John Robertson has always been a likeable fellow; a little coiled spring of bustling energy and effervescence, with a Bunteresque appetite for notching goals and leaving rivals deflated.
The former Hearts and Scotland player, who is now the sporting director at Inverness Caley Thistle, also possesses a pawky sense of humour, which is obvious when one looks at the title of his new book Robbo: My Autobiography, the Game’s Not Over Till the Fat Striker Scores.
Yet, while he has a lot of celebrate on his cv, whether in his haul of 311 goals in more than 700 appearances for the Tynecastle club or the 16 caps for his country, Robertson was not in a great place during the Covid pandemic.
He suffered the loss of his sister, Moira, from cancer, struggled to sleep, found himself being overwhelmed by trying to look after his young squad and gradually realised he would have to step away from the game he loved.
Many of these football memoirs are half-baked efforts, packed with platitudinous pap and conventional rags-to-riches stories with a little bit of mild peril and moderate pressure tossed into the mix. But that charge certainly can’t be levelled at Robertson, who experienced tragedy early in his life and has had to confront all manner of controversies during his career.
There was the shock as a 14-year-old of losing his father, also John, to cancer in circumstances beyond his comprehension; his courageous, but contentious decision to criticise his own chairman, Wallace Mercer, when the latter was prepared to put Hibs out of business and create just one Edinburgh team; and his difficulties in persuading several Scotland managers that he could do more than just score goals (even if that’s the aim of the game).
Robertson emerges as an honest broker and nothing has changed from his long service with Hearts to his 20-year spell in the Highland capital, a place where he and his family have escaped the goldfish bowl in which he once dwelt while he was plying his trade and winning plaudits at Tynecastle.
His involvement in the anti-Mercer campaign in 1990 could have had serious repercussions, but as he admits, he was sometimes a “lucky wee b***ard”.
He said: “The plan seemed simple and straightforward. I was to be walked on stage [at a protest meeting] with a few of the ex-Hibs players and announced as a supporter of the Hands Off Hibs campaign.
“To this day, I still don’t know what happened. A microphone was thrust into my hands and I was ‘invited’ to say a few words to the audience. I was gobsmacked and had nothing prepared, but I managed to mumble some words along the lines that Edinburgh needed both clubs, that it was a rivalry which had spanned over 100 years and was there any better feeling than turning up at work on a Monday after a derby victory for your club.
“But, most importantly, I was there to support the Hibs players because a takeover of any sort would mean players losing their jobs.”
Predictably, Mercer exploded with rage at this intervention and tore strips off his player during an angry meeting, where he warned that Robertson would be sent packing if he ever spoke out against his chairman again.
But it’s one of the features of his career that the wee man doesn’t scare easily.
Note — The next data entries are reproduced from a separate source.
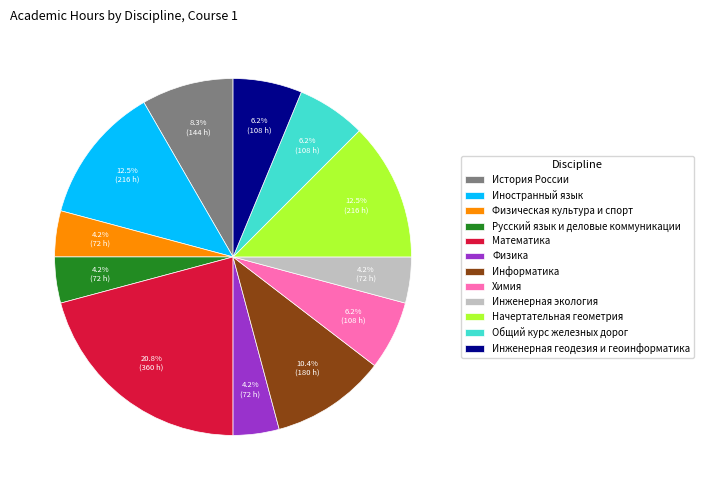

Which slice is the largest?

Математика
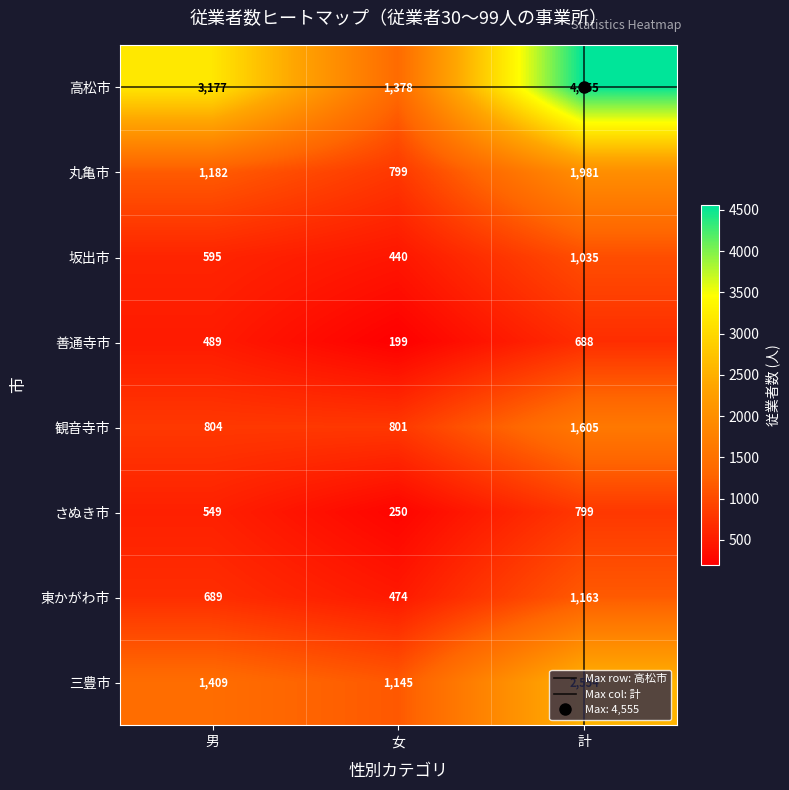

What is the maximum value shown in the chart?

4555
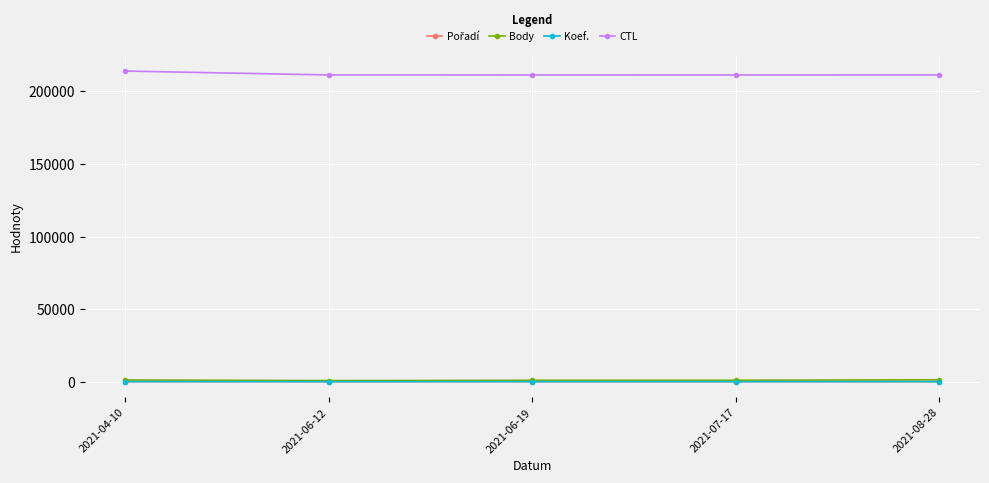

True or false: CTL has more than 2 points higher than both neighbors.

False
He has written this work during lockdown and hasn’t omitted the melancholia and depression which can often afflict those in the sporting arena, especially when it’s time to hang up their boots and find alternative employment.
Robertson said: “When I had first arrived [at Hearts] before Christmas in 1980, there was no one there to greet me as I walked through the doors with Dave Bowman. And, on the day I was leaving [in 1998], it was the very same as the stadium was empty apart from the groundsman working away.
“I walked out of the door with a black plastic bag with my belongings and that was that. I was no longer a player for Hearts. It was over.”
Less than five years later, Robertson was heading to the Highlands, but Covid and a series of family traumas wreaked a heavy toll on him. He was grateful for the empathy shown by Caley Jags chief executive Scot Gardiner – who looms large in the acknowledgements – but this was a fraught period for him.
He said: “It got to the stage where I wasn’t being me. I was irritable, I was snappy and I was sleeping maybe only an hour or two a night [for months].
“I spoke to my sister [Moira] on the Tuesday. She was taken in on the Wednesday for a general scan and they found that the cancer had spread to the rest of her body. By 12 o’clock on the Thursday, she had died.
“I realised that I had to take a step back, a step away from football. There are more important things in life. But it was brutal. I had an hour to tell all my family and friends that I would be coming off my phone for eight weeks.
“I wasn’t allowed to watch football on TV, I wasn’t allowed to watch training. There was no football whatsoever, it was a complete reset button while we looked into all the aspects of why I wasn’t feeling well.”
If it was shock therapy, it worked and the Scot feels rejuvenated. Robertson may have been through the wringer, but he is still passionate about Inverness and helping the club move forward. On this evidence, he and Caley have forged a bond which you can’t place a value on.
Robbo: My Autobiography is published by Black & White.